Ho letto che un paio di anni fa il tuo desiderio era quello di scrivere un giallo classico con delitto, ma ambientato in una stazione spaziale. Una specie di enigma della camera chiusa, insomma. A che punto di realizzazione è questo tuo desiderio? 
È ancora un punto molto lontano per ora, perché a monte c’è un lavoro di documentazione enorme per evitare di commettere errori. Ma si tratta di una situazione molto affascinante. Non vorrei fosse una storia di fantascienza ma la situazione, quella di una stazione spaziale, sarebbe davvero estrema e con dei paletti impossibili da oltrepassare, per cui una condizione affascinante.
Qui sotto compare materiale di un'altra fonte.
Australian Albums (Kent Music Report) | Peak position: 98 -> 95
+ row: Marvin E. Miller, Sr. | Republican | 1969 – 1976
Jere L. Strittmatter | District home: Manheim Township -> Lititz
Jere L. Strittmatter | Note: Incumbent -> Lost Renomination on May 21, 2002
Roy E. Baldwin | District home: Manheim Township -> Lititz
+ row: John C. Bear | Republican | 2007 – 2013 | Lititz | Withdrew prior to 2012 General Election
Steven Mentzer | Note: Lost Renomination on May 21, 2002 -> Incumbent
Insomma, una vera sfida. A parte Stephen King e Donato Carrisi, chi altri fa parte del tuo cosmo letterario? 
Leggo di tutto, a dire il vero e mi piacciono molto le poesie di Alda Merini. Secondo me è una donna che ti insegna veramente a mettere il cuore in quello che scrivi. Le sue frasi sono vera passione. E poi, forse l’ha detto Carrisi, chi scrive thriller dovrebbe leggere romanzi d’amore per imparare a mettere la passione dentro ai suoi personaggi e, viceversa, chi scrive romanzi d’amore dovrebbe leggere anche i thriller per apprendere i tempi della suspense.
Secondo te, vivere in una piccola cittadina come Gemona ed essere piuttosto lontano dai grandi eventi comporta dei limiti per uno scrittore o piuttosto lo consideri un valore aggiunto? 
Ho già avuto modo di esprimere questo concetto. Da ragazzina senti il bisogno di andartene e vivere altri luoghi, di fare esperienze diverse, mentre quando sei un adulto cominci a sentire il bisogno di radicarti in un luogo. Provi vero affetto per i tuoi luoghi, quelli dove sei nata e qui noi abbiamo panorami estremamente suggestivi che ti permettono di creare atmosfere uniche. In questo libro ho voluto proprio dichiarare questo mio affetto per la nostra terra e, dai riscontri che ricevo, penso di esserci riuscita.